## [Texto para analizar]
━━━
El líder de Se Acabó la Fiesta, Alvise Pérez. EFE/Ballesteros

Vox podría haber obtenido tres escaños más de haber sumado los votos de Alvise

Valladolid (EFE).- Los votos obtenidos por la candidatura Se Acabó La Fiesta (SALF), partido liderado por Alvise Pérez, influyeron en el reparto final de escaños en varias provincias de Castilla y León, en los conocidos como ‘restos’, y contribuyeron a que Vox no lograra tres procuradores adicionales en las elecciones autonómicas celebradas este domingo.

De este modo, aunque la formación de Alvise Pérez quedó lejos de obtener representación en las Cortes, sus papeletas superan la diferencia que separó a Vox del último escaño en tres circunscripciones donde la disputa final se produjo entre los de Abascal y el PSOE: Valladolid, Segovia y Zamora.

En Valladolid, SALF obtuvo 4.436 votos (1,54 %), mientras que Vox se quedó a 1.680 papeletas de alcanzar lo que hubiera sido su cuarto escaño en la provincia. Mientras que el último procurador fue finalmente para el PSOE, que logró su sexto representante.

En Segovia, Vox se quedó a 1.068 votos de lograr el escaño que mantuvo el PSOE, mientras que la candidatura de Alvise Pérez sumó 1.195 papeletas.

Ajustado en Zamora

La situación fue aún más ajustada en Zamora, donde Vox se quedó a 284 votos del último procurador, que finalmente fue para el PSOE, mientras que SALF obtuvo 895 votos en esta circunscripción.

En los tres casos, los votos obtenidos por Se Acabó La Fiesta superan la diferencia que separó a Vox del último escaño, lo que habría permitido a la formación de Santiago Abascal aumentar su representación en las Cortes autonómicas si esos apoyos se hubieran concentrado en su candidatura.
━━━
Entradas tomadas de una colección
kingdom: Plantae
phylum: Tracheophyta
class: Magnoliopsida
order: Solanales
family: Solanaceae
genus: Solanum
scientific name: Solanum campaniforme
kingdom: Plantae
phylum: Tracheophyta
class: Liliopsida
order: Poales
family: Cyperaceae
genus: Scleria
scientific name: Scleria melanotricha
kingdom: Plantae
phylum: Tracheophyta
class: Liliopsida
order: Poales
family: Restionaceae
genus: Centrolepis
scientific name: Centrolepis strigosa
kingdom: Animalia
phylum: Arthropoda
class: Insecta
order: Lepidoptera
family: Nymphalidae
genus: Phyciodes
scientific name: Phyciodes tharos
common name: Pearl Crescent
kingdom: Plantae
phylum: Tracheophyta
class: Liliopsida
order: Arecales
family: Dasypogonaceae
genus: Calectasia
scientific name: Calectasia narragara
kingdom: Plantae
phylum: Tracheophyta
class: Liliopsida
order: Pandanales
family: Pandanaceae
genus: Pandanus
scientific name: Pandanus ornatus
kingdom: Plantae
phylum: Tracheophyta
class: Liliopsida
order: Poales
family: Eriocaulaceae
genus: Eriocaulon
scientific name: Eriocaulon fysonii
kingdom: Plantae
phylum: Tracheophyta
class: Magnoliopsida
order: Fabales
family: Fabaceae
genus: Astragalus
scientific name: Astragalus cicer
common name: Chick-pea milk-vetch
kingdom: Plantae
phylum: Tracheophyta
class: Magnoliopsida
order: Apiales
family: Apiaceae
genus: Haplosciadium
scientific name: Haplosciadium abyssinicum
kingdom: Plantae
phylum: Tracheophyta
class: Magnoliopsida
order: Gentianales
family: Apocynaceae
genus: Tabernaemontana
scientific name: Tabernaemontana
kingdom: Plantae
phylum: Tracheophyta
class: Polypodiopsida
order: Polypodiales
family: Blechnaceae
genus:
━━━
## [Instrucciones]
Transcribe del texto de arriba sobre el reparto de escaños en Castilla y León el fragmento que empieza con "Vox podría haber" y sigue hasta "celebradas este domingo.", sin alterar nada.

## [Tu solución]
Vox podría haber obtenido tres escaños más de haber sumado los votos de Alvise

Valladolid (EFE).- Los votos obtenidos por la candidatura Se Acabó La Fiesta (SALF), partido liderado por Alvise Pérez, influyeron en el reparto final de escaños en varias provincias de Castilla y León, en los conocidos como ‘restos’, y contribuyeron a que Vox no lograra tres procuradores adicionales en las elecciones autonómicas celebradas este domingo.